--- START DATA SHOWN ---

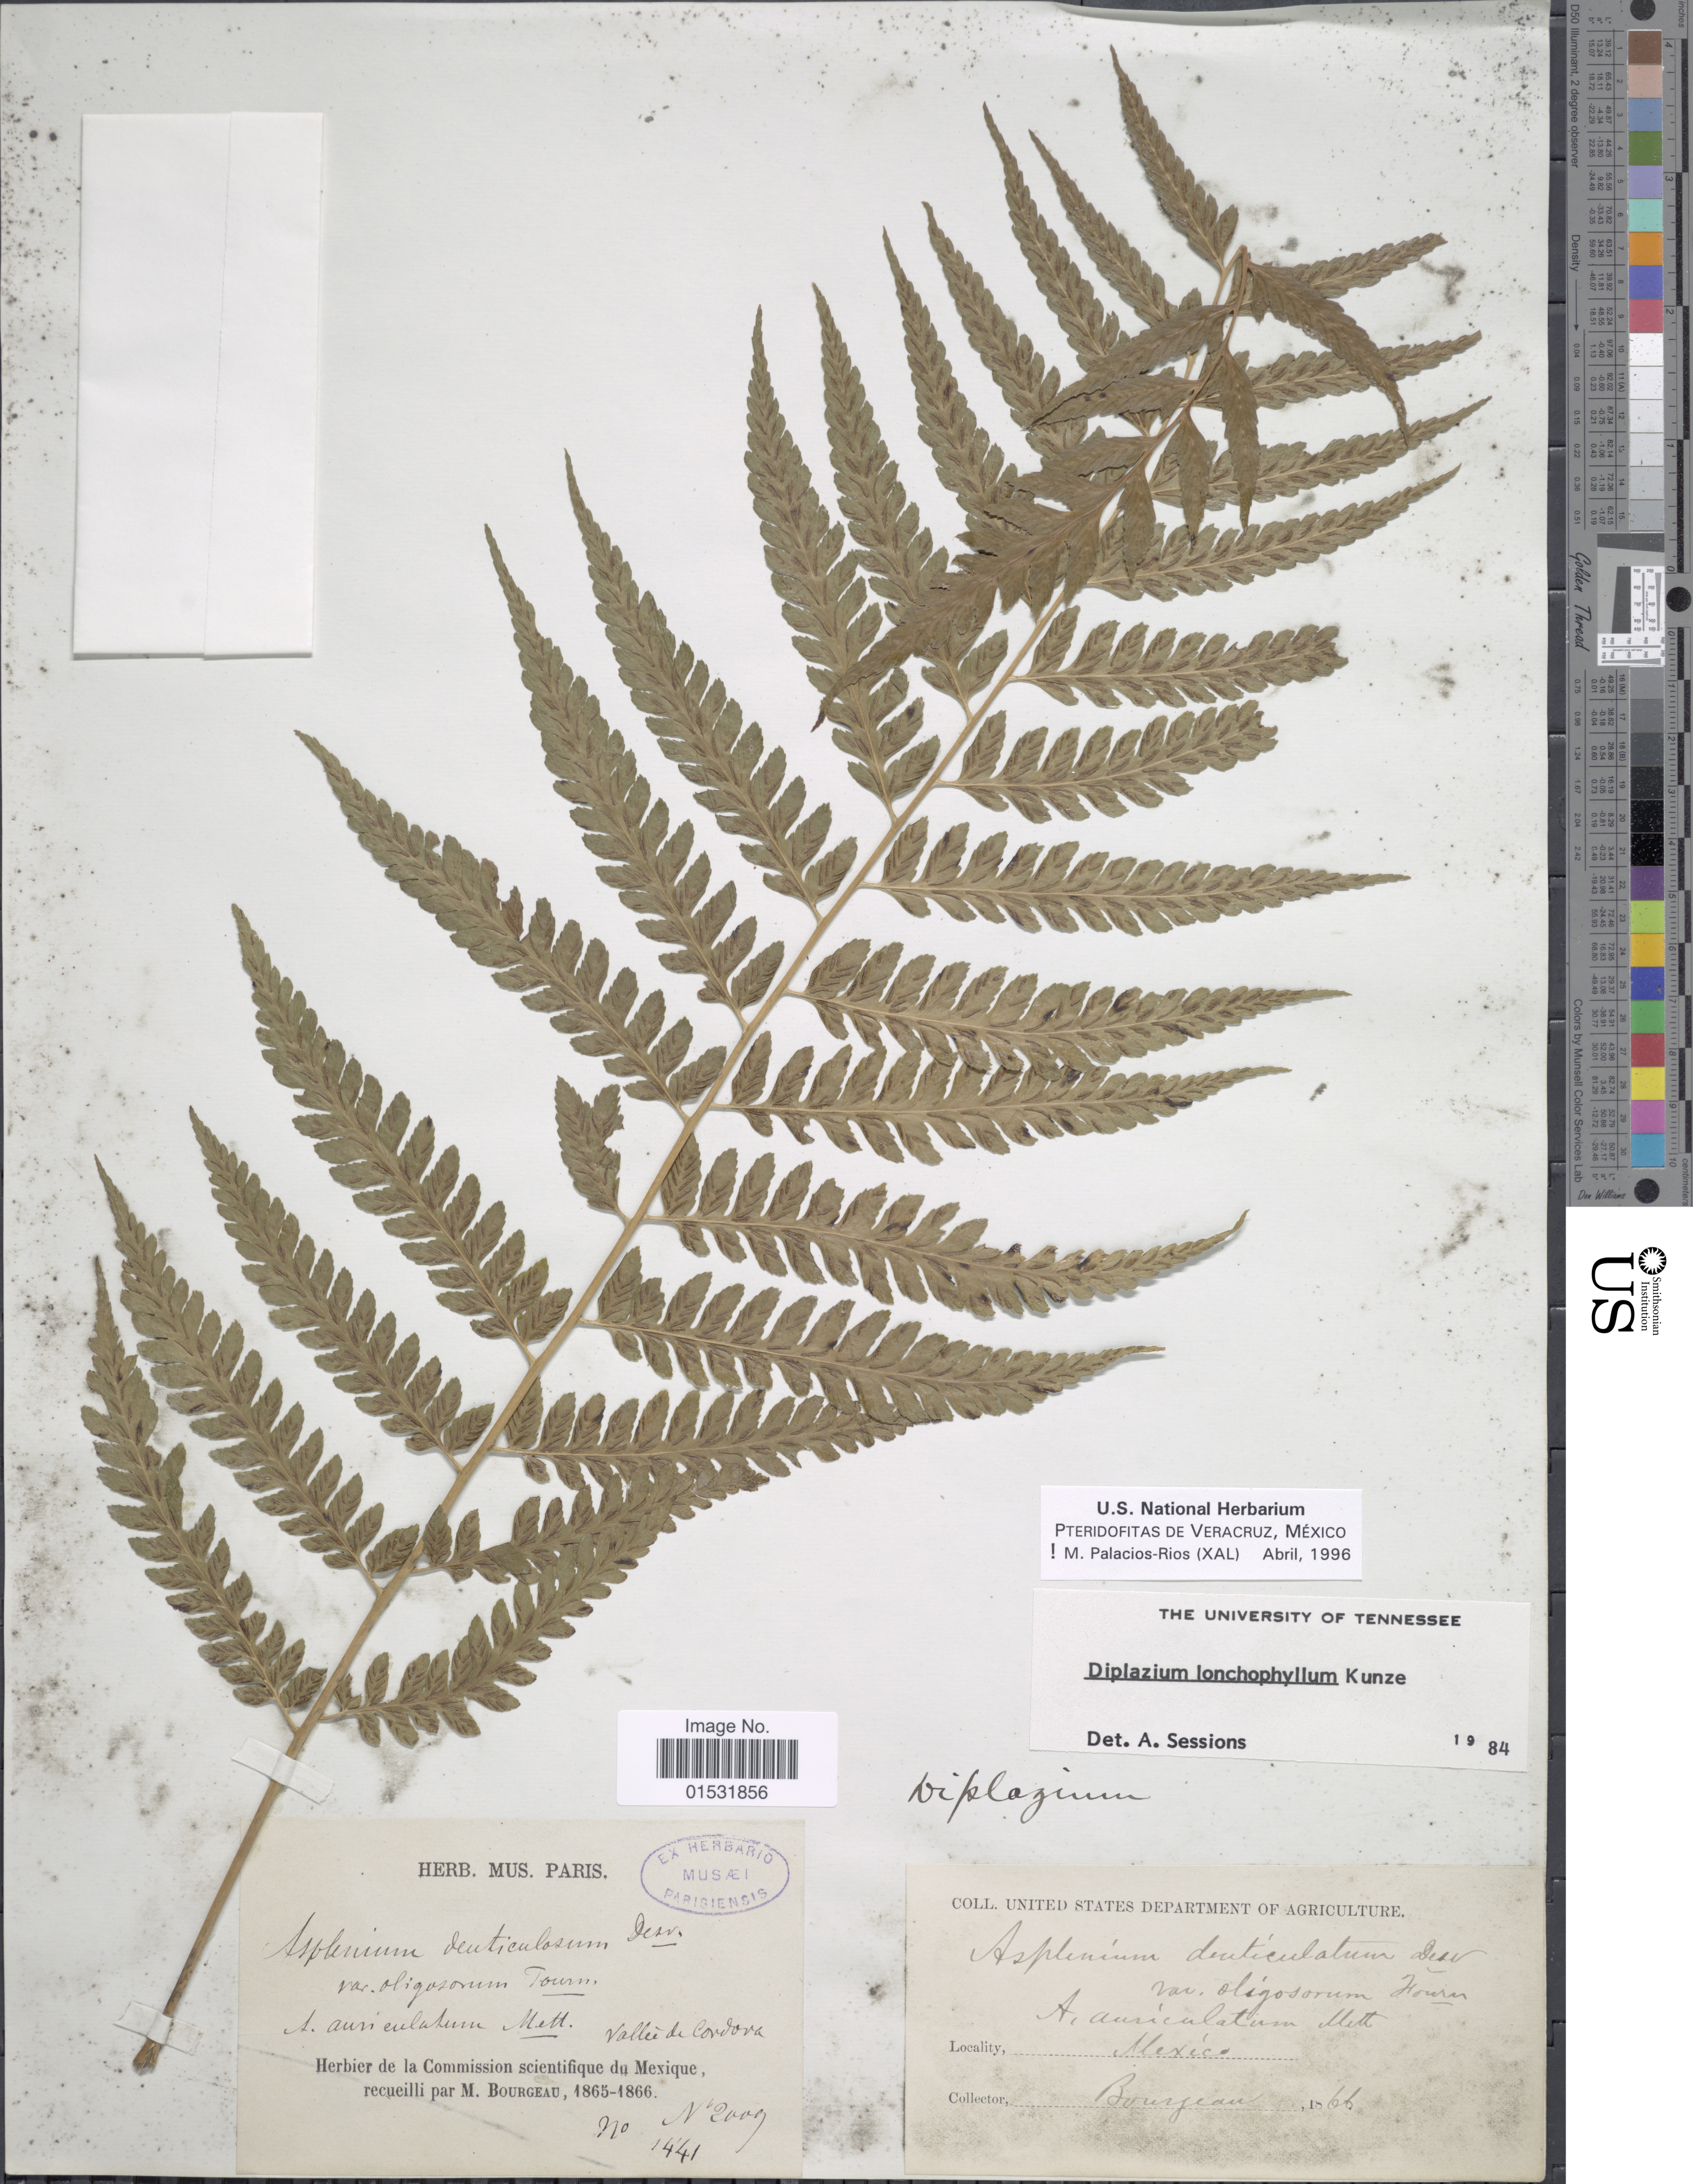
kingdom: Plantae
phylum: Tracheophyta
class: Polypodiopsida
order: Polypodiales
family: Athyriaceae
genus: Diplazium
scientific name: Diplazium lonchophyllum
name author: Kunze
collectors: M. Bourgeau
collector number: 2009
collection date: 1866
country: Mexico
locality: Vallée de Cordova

--- END DATA SHOWN ---

YOUR GOAL -
Rename "locality" to "site" in every record, keep all other lines unchanged, and leave out the pictures.

SOLVED EXERCISE -
kingdom: Plantae
phylum: Tracheophyta
class: Polypodiopsida
order: Polypodiales
family: Athyriaceae
genus: Diplazium
scientific name: Diplazium lonchophyllum
name author: Kunze
collectors: M. Bourgeau
collector number: 2009
collection date: 1866
country: Mexico
site: Vallée de Cordova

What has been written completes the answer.